Die Fliege (1986)

Inhalt:

Der Wissenschaftler Dr. Seth Brundle (Jeff Goldblum) hat es geschafft eine Teleportationsmaschine zu bauen. Bei einem Selbstversuch übersieht er eine Fliege die sich mit in der Maschine befindet. Die Gene vermischen sich und bald ist Brundle nicht mehr das, was er mal war.

Filmisches Feedback:

„Aber das, was David Cronenberg aus der ‚Fliege‘ gemacht hat, scheint mir eine neue Stufe krankhafter Phantasie. Hier ist eine Stufe erreicht, die mich nötigt, nach einem Verbot dieses und ähnlicher antimenschlicher Werke zu schreien. Wenn ich allein schon lese, daß Cronenberg für diesen Irrsinn alles in allem 15 Millionen Dollar zur Verfügung standen, wird mir speiübel.“ – Rolf “selbstverliebter Pinsel” Giesen, 1990

Tja mein lieber Rolf. Hättest du geahnt was heute so alles gezeigt wird, dann müsste dir den ganzen Tag schlecht werden. Aber was du vergessen hast dabei ist die Tatsache, dass Cronenberg hier einen morbiden Film über die (Ver-) Wandlungen der menschlichen Seele gedreht hat. Der “Bodyhorror” (ein strapaziöser Begriff im Werke David Cornenbergs) findet hier seine Perfektion. Natürlich hat der Film Splattereffekte und Elemente des Gores die man so noch nie sah. Und auch in ihrer Derb- und Direktheit nie wieder sehen wird.

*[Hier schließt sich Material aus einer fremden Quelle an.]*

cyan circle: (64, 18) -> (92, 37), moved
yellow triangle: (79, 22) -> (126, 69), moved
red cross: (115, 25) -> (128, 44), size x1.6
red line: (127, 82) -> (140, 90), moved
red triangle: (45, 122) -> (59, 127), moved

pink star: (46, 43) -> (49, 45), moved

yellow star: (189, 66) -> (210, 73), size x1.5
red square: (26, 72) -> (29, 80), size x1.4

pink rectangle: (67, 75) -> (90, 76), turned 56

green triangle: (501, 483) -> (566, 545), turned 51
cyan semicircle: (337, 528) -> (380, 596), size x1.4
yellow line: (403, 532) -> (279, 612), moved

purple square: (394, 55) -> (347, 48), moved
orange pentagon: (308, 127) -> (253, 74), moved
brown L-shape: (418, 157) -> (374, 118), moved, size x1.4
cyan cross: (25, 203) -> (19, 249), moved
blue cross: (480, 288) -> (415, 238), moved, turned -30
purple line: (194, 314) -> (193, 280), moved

Aber das macht Cronenberg ja nicht nur als Mittel zum Zweck des Zeigens. Es geht ihn hier um die bildliche Darstellung psychisch-seelischer Zustände. Die Umstülpung des Inneren nach außen. Die kranke Seele wird gezeigt ohne dies direkt zu tun. Die Maske, die SFX unterstützen den einsamen Menschen der sich nicht weiterhelfen kann. Es zeigt die Egozentrik des Maskulinen gegenüber allen und seine Demontage anhand des eigenen Körpers. Es ist die Vorwegnehmung der körperlichen Perfektion (wie sie in den 80er Jahren startete und bis heute anhält. Stichwort: Fitness und Bodybuilding) und die gleichzeitige seelische Verstumpfung. Es geht hier auch um die Gefahr der Genetik und seinen Auswirkungen. Zudem um den Wahnsinn der Forschung die mehr entmenschlicht als den Menschen hilft. Auch geht es  hier um Liebe bis in den Tod.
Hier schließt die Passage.